Stroke length is defined as the number of yards covered with each stroke. Reducing the number of strokes needed to cross the pool is a common drill to improve this factor. Some variables can affect this number, including underwater streamline and kick propulsion. Get the most out of descending stroke count by keeping the variables constant and finding other ways to improve length:
- Improve horizontal body position along the surface of the water.
- Increase glide by reaching forward and finishing past the hip with each stroke.
- Create a powerful underwater pull with a high elbow and straight wrist.
Stroke rate is the number of single strokes taken in 60 seconds. It can be calculated by a person on deck with a stopwatch. The simplest method is to count how many strokes are taken in 15 seconds and multiply that number by four. Tools like the Finis Tempo Trainer or the Wetronome can simplify training with stroke rate. Try these three methods.
- Set the tempo at your current stroke rate and try to take fewer strokes per lap.

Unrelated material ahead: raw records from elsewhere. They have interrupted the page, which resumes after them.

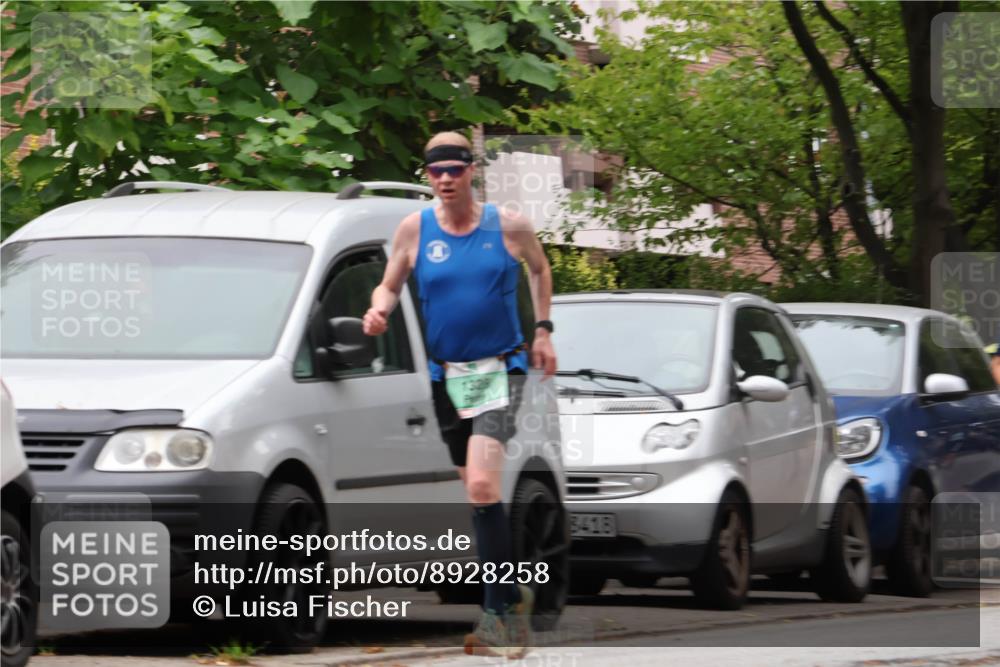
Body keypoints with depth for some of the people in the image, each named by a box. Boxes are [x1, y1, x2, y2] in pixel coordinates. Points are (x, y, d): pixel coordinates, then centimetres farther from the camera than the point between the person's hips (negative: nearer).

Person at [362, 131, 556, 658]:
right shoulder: (414, 229, 0)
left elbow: (539, 268, 16)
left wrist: (543, 330, 12)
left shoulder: (508, 226, -3)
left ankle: (497, 610, -18)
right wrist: (379, 309, -13)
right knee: (477, 491, 9)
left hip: (500, 370, -3)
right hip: (446, 376, 3)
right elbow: (390, 285, 9)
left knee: (481, 485, -21)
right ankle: (512, 598, 21)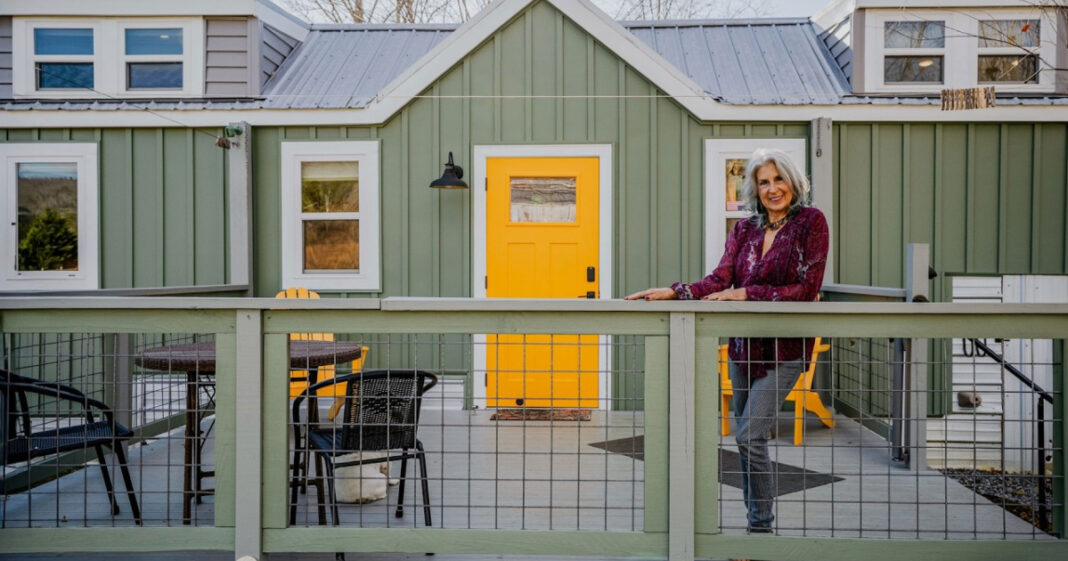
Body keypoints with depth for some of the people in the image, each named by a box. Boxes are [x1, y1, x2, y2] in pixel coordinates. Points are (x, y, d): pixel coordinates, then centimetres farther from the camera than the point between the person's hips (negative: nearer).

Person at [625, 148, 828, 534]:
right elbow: (719, 281, -1)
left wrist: (747, 294, -17)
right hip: (744, 344, 6)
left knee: (750, 434, -14)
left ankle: (761, 525, 1)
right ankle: (755, 520, 26)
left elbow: (806, 290, -12)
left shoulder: (811, 222, -5)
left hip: (784, 347, -5)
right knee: (746, 437, 12)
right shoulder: (744, 230, 8)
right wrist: (671, 293, -15)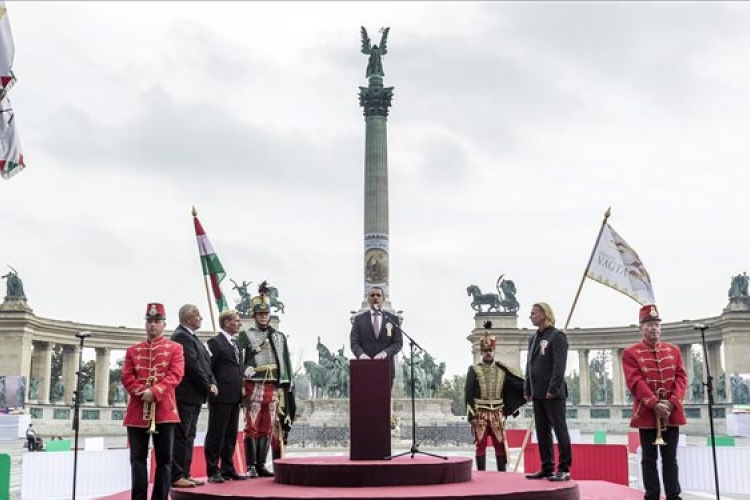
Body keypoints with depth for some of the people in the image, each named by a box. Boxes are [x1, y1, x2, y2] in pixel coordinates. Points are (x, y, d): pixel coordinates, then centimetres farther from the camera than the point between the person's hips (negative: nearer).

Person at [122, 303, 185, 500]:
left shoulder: (175, 348, 7)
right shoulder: (132, 350, 15)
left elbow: (175, 375, -5)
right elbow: (127, 377, 5)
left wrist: (155, 392, -19)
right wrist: (142, 393, -13)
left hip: (164, 411, -2)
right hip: (137, 411, 2)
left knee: (164, 459, 1)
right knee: (138, 459, 2)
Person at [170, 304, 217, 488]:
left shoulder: (190, 336, 17)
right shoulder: (181, 336, -14)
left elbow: (204, 362, 15)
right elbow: (193, 365, -19)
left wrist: (212, 382, 1)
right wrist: (207, 387, -11)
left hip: (194, 395, 10)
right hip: (186, 395, -10)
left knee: (188, 436, 13)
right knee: (181, 436, -6)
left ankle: (185, 474, 18)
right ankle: (176, 476, -3)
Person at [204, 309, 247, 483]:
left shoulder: (236, 343, 19)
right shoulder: (215, 342, -7)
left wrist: (240, 388, 12)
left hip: (234, 397, 8)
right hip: (220, 397, -8)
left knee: (231, 435, 11)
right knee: (216, 434, -2)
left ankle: (228, 470, 18)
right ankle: (213, 472, 4)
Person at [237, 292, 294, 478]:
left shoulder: (279, 337, 15)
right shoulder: (245, 335, 4)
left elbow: (286, 363, 15)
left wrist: (288, 387, 10)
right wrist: (245, 371, -19)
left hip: (274, 388, 4)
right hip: (254, 387, -4)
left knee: (267, 429, 7)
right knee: (252, 427, -4)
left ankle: (261, 465, 13)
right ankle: (251, 466, 1)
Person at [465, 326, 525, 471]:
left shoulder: (501, 369, 8)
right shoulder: (474, 370, 0)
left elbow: (517, 383, 6)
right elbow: (468, 394, -4)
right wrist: (471, 415, -9)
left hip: (497, 412, 2)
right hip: (480, 413, -2)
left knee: (500, 444, 4)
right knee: (480, 444, 2)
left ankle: (502, 473, 11)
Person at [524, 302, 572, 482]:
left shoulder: (557, 336, -7)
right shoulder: (533, 338, 17)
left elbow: (559, 365, -15)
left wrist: (553, 388, -20)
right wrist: (527, 389, 13)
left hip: (552, 393, -8)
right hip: (538, 393, 8)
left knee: (560, 430, -2)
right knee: (542, 432, 9)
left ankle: (564, 469, 1)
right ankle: (547, 468, 15)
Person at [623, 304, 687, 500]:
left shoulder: (674, 350, 11)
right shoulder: (630, 353, -1)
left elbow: (681, 378, 3)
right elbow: (635, 382, -10)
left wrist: (671, 402, -12)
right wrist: (654, 404, -20)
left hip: (671, 413, 3)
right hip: (646, 414, -3)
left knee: (670, 458, 8)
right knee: (649, 459, 3)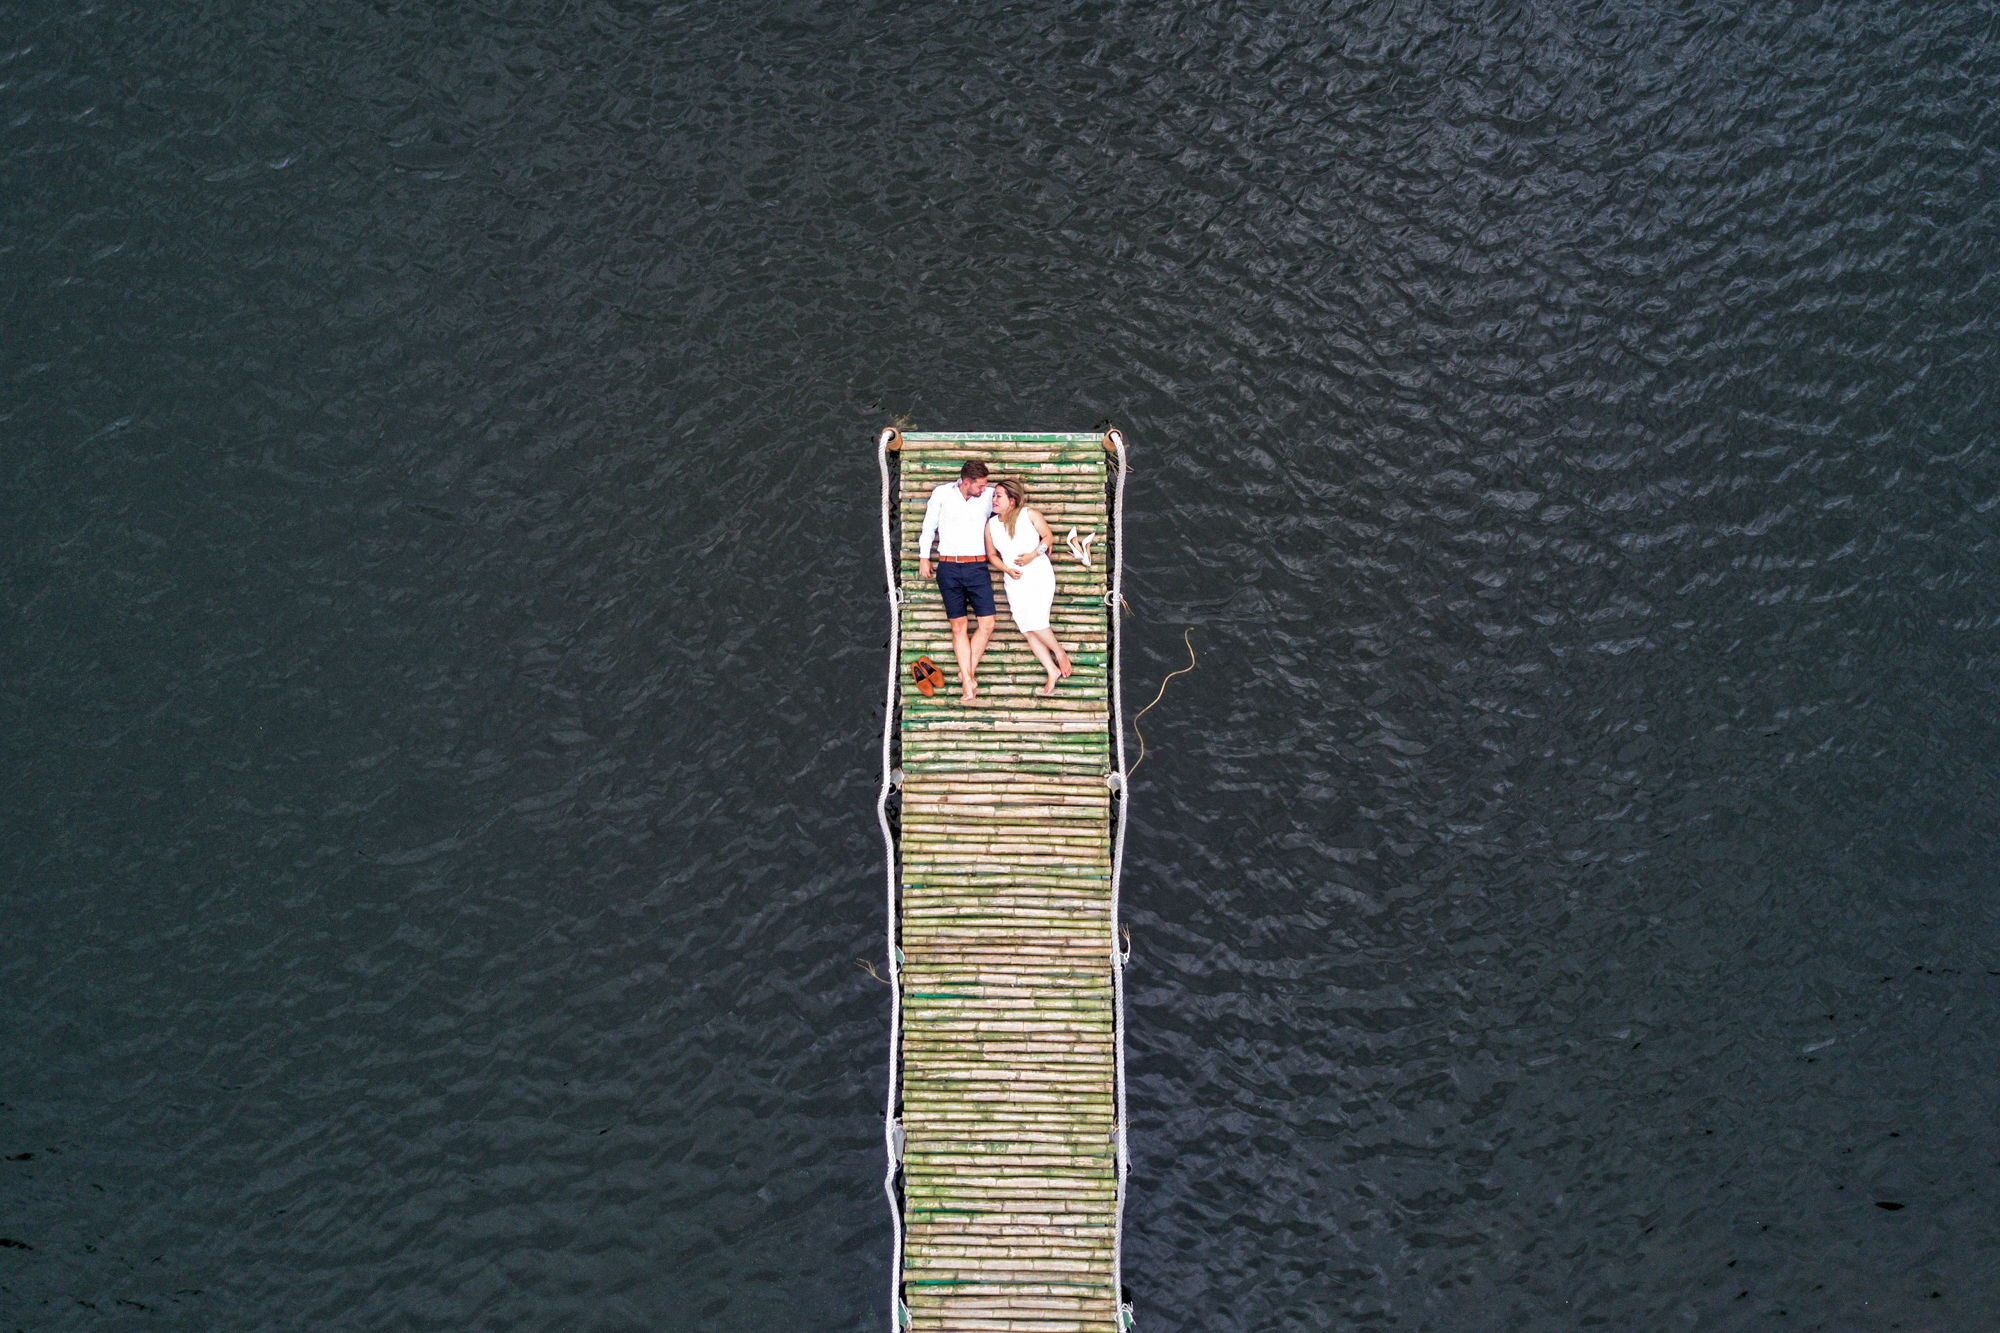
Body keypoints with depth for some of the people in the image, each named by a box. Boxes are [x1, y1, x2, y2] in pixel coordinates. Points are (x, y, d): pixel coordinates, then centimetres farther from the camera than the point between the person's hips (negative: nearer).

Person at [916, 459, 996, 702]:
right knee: (958, 626, 0)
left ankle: (968, 671, 10)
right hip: (948, 566, -1)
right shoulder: (942, 494, -1)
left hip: (977, 566, 1)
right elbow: (929, 526, 10)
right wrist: (924, 558, 10)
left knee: (987, 624, -7)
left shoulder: (988, 498, 2)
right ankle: (968, 683, 2)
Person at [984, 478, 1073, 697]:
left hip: (1039, 574, -5)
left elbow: (1048, 536, 1)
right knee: (1026, 629, -1)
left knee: (1034, 622, -18)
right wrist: (1007, 570, -6)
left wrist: (1033, 554, -16)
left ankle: (1060, 654, 7)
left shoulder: (1029, 515, -4)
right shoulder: (991, 524, 6)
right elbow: (991, 554, 12)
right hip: (1015, 581, 5)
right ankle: (1052, 671, 7)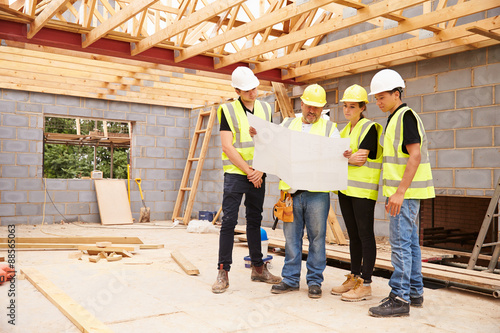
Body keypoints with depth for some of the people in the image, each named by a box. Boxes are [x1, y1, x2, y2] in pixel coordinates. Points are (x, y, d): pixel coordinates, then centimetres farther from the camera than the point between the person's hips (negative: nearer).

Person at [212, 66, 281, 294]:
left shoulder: (265, 109, 9)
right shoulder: (228, 110, -4)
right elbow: (227, 146, -10)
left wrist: (260, 170, -6)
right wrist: (248, 171, -11)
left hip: (258, 175, 4)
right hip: (235, 173, -4)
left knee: (255, 221, 12)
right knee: (229, 221, -5)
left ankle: (258, 268, 22)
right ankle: (223, 272, 2)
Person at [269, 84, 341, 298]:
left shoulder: (329, 128, 10)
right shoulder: (287, 125, 16)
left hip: (317, 192, -2)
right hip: (291, 190, 2)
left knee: (316, 236, 3)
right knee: (291, 236, 8)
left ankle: (315, 280, 16)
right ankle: (290, 279, 19)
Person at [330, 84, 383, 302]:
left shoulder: (369, 128, -6)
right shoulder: (345, 130, 18)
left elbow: (360, 159, -16)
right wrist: (349, 157, -11)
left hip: (363, 189, -8)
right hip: (346, 188, 8)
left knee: (365, 235, -4)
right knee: (353, 235, 12)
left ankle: (366, 284, 2)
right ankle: (354, 278, 21)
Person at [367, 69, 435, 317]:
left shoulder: (406, 116, -12)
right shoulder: (395, 119, 18)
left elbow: (415, 156, -20)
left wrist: (400, 192, -24)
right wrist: (392, 193, 21)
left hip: (406, 192, -10)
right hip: (402, 192, 10)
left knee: (400, 243, -8)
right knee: (410, 241, 14)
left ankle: (400, 298, -2)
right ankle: (414, 292, 23)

- Set the tempo at a higher rate and try to maintain your current stroke count per lap.
- Record your time for a 100 at various stroke rates. Observe what tempo produced the fastest 100.
Swim Golf is another way to find the stroke rate and length that’s most efficient for you. The set combines the number of strokes and the number of seconds used to swim a 50. For example, a swimmer who takes 35 strokes and swims 45 seconds has a Swim Golf score of 80. Complete 4–6 x 50 and try to lower your score each time.